REQUIRED WORK:
Line by line, copy the records below exactly.

DATA FOR THE TASK:
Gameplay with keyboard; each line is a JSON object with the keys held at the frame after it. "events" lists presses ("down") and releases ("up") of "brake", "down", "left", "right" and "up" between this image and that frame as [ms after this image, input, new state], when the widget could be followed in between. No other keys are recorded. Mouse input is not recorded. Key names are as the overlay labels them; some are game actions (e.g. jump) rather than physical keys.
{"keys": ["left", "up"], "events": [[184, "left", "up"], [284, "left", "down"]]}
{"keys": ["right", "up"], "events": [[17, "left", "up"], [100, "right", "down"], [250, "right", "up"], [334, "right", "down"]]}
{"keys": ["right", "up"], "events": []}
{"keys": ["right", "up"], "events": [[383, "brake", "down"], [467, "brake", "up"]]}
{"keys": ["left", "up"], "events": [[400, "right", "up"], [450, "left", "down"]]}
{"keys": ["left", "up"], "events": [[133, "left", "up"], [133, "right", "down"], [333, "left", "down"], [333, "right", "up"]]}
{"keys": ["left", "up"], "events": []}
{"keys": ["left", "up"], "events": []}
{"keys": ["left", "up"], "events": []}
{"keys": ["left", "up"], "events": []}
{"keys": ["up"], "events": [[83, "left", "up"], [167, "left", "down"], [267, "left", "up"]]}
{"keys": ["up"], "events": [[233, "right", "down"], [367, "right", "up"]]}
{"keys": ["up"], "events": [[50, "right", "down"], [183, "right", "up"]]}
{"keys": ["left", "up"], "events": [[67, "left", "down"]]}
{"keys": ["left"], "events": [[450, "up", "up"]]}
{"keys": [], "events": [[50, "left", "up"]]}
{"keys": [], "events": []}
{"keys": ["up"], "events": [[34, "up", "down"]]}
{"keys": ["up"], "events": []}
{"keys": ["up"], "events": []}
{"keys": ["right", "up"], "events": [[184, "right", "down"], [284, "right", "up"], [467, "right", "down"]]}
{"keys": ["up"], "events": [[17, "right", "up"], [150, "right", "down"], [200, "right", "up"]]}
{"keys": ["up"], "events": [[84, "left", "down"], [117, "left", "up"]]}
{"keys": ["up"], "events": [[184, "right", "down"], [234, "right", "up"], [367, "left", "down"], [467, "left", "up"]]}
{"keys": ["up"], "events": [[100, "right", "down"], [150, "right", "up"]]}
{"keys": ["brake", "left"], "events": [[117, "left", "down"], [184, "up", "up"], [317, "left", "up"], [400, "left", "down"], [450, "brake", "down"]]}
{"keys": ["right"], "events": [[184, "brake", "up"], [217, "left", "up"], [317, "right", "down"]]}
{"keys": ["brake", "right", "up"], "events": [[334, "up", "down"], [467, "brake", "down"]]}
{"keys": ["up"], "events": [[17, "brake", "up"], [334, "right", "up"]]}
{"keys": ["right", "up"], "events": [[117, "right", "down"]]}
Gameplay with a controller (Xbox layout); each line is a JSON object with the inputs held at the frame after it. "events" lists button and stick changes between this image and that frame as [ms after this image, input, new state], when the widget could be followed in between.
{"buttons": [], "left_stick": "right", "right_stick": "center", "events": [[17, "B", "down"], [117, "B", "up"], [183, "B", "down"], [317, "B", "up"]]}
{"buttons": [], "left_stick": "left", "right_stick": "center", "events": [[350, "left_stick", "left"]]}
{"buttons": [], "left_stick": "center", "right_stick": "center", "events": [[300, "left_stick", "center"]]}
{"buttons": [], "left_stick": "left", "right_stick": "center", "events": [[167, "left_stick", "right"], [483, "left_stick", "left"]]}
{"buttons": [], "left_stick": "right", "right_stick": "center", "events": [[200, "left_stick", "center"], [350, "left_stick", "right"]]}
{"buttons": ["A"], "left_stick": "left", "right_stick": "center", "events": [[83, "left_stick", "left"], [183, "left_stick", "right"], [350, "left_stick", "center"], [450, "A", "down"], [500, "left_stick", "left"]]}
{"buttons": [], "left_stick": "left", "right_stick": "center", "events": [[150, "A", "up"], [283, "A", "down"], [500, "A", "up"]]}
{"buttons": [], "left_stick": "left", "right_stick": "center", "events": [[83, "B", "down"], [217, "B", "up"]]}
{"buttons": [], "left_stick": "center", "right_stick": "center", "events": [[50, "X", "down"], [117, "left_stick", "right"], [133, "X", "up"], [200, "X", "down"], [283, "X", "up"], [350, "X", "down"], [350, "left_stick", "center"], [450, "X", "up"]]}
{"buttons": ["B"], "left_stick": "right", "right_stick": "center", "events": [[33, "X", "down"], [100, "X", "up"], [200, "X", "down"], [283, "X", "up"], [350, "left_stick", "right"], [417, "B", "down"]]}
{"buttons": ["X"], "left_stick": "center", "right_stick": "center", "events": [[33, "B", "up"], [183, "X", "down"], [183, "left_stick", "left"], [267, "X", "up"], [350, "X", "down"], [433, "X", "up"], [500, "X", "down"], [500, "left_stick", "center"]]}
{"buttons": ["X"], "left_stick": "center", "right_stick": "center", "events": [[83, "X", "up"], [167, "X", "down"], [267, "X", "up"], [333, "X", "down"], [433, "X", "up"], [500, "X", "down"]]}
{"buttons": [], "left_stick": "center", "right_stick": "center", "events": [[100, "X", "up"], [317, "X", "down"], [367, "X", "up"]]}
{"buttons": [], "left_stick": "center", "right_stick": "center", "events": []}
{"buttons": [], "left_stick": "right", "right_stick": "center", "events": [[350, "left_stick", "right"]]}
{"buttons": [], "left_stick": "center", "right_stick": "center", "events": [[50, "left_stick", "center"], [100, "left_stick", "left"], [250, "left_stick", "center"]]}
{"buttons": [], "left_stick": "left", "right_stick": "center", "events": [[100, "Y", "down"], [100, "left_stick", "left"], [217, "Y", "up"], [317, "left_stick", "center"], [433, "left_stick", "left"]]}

FINISHED EXERCISE:
Gameplay with keyboard; each line is a JSON object with the keys held at the frame after it. "events" lists presses ("down") and releases ("up") of "brake", "down", "left", "right" and "up" between this image and that frame as [ms after this image, input, new state], when the widget could be followed in between. No other keys are recorded. Mouse input is not recorded. Key names are as the overlay labels them; some are game actions (e.g. jump) rather than physical keys.
{"keys": ["left", "up"], "events": [[184, "left", "up"], [284, "left", "down"]]}
{"keys": ["right", "up"], "events": [[17, "left", "up"], [100, "right", "down"], [250, "right", "up"], [334, "right", "down"]]}
{"keys": ["right", "up"], "events": []}
{"keys": ["right", "up"], "events": [[383, "brake", "down"], [467, "brake", "up"]]}
{"keys": ["left", "up"], "events": [[400, "right", "up"], [450, "left", "down"]]}
{"keys": ["left", "up"], "events": [[133, "left", "up"], [133, "right", "down"], [333, "left", "down"], [333, "right", "up"]]}
{"keys": ["left", "up"], "events": []}
{"keys": ["left", "up"], "events": []}
{"keys": ["left", "up"], "events": []}
{"keys": ["left", "up"], "events": []}
{"keys": ["up"], "events": [[83, "left", "up"], [167, "left", "down"], [267, "left", "up"]]}
{"keys": ["up"], "events": [[233, "right", "down"], [367, "right", "up"]]}
{"keys": ["up"], "events": [[50, "right", "down"], [183, "right", "up"]]}
{"keys": ["left", "up"], "events": [[67, "left", "down"]]}
{"keys": ["left"], "events": [[450, "up", "up"]]}
{"keys": [], "events": [[50, "left", "up"]]}
{"keys": [], "events": []}
{"keys": ["up"], "events": [[34, "up", "down"]]}
{"keys": ["up"], "events": []}
{"keys": ["up"], "events": []}
{"keys": ["right", "up"], "events": [[184, "right", "down"], [284, "right", "up"], [467, "right", "down"]]}
{"keys": ["up"], "events": [[17, "right", "up"], [150, "right", "down"], [200, "right", "up"]]}
{"keys": ["up"], "events": [[84, "left", "down"], [117, "left", "up"]]}
{"keys": ["up"], "events": [[184, "right", "down"], [234, "right", "up"], [367, "left", "down"], [467, "left", "up"]]}
{"keys": ["up"], "events": [[100, "right", "down"], [150, "right", "up"]]}
{"keys": ["brake", "left"], "events": [[117, "left", "down"], [184, "up", "up"], [317, "left", "up"], [400, "left", "down"], [450, "brake", "down"]]}
{"keys": ["right"], "events": [[184, "brake", "up"], [217, "left", "up"], [317, "right", "down"]]}
{"keys": ["brake", "right", "up"], "events": [[334, "up", "down"], [467, "brake", "down"]]}
{"keys": ["up"], "events": [[17, "brake", "up"], [334, "right", "up"]]}
{"keys": ["right", "up"], "events": [[117, "right", "down"]]}
Gameplay with a controller (Xbox layout); each line is a JSON object with the inputs held at the frame after it. "events" lists button and stick changes between this image and that frame as [ms after this image, input, new state], when the widget could be followed in between.
{"buttons": [], "left_stick": "right", "right_stick": "center", "events": [[17, "B", "down"], [117, "B", "up"], [183, "B", "down"], [317, "B", "up"]]}
{"buttons": [], "left_stick": "left", "right_stick": "center", "events": [[350, "left_stick", "left"]]}
{"buttons": [], "left_stick": "center", "right_stick": "center", "events": [[300, "left_stick", "center"]]}
{"buttons": [], "left_stick": "left", "right_stick": "center", "events": [[167, "left_stick", "right"], [483, "left_stick", "left"]]}
{"buttons": [], "left_stick": "right", "right_stick": "center", "events": [[200, "left_stick", "center"], [350, "left_stick", "right"]]}
{"buttons": ["A"], "left_stick": "left", "right_stick": "center", "events": [[83, "left_stick", "left"], [183, "left_stick", "right"], [350, "left_stick", "center"], [450, "A", "down"], [500, "left_stick", "left"]]}
{"buttons": [], "left_stick": "left", "right_stick": "center", "events": [[150, "A", "up"], [283, "A", "down"], [500, "A", "up"]]}
{"buttons": [], "left_stick": "left", "right_stick": "center", "events": [[83, "B", "down"], [217, "B", "up"]]}
{"buttons": [], "left_stick": "center", "right_stick": "center", "events": [[50, "X", "down"], [117, "left_stick", "right"], [133, "X", "up"], [200, "X", "down"], [283, "X", "up"], [350, "X", "down"], [350, "left_stick", "center"], [450, "X", "up"]]}
{"buttons": ["B"], "left_stick": "right", "right_stick": "center", "events": [[33, "X", "down"], [100, "X", "up"], [200, "X", "down"], [283, "X", "up"], [350, "left_stick", "right"], [417, "B", "down"]]}
{"buttons": ["X"], "left_stick": "center", "right_stick": "center", "events": [[33, "B", "up"], [183, "X", "down"], [183, "left_stick", "left"], [267, "X", "up"], [350, "X", "down"], [433, "X", "up"], [500, "X", "down"], [500, "left_stick", "center"]]}
{"buttons": ["X"], "left_stick": "center", "right_stick": "center", "events": [[83, "X", "up"], [167, "X", "down"], [267, "X", "up"], [333, "X", "down"], [433, "X", "up"], [500, "X", "down"]]}
{"buttons": [], "left_stick": "center", "right_stick": "center", "events": [[100, "X", "up"], [317, "X", "down"], [367, "X", "up"]]}
{"buttons": [], "left_stick": "center", "right_stick": "center", "events": []}
{"buttons": [], "left_stick": "right", "right_stick": "center", "events": [[350, "left_stick", "right"]]}
{"buttons": [], "left_stick": "center", "right_stick": "center", "events": [[50, "left_stick", "center"], [100, "left_stick", "left"], [250, "left_stick", "center"]]}
{"buttons": [], "left_stick": "left", "right_stick": "center", "events": [[100, "Y", "down"], [100, "left_stick", "left"], [217, "Y", "up"], [317, "left_stick", "center"], [433, "left_stick", "left"]]}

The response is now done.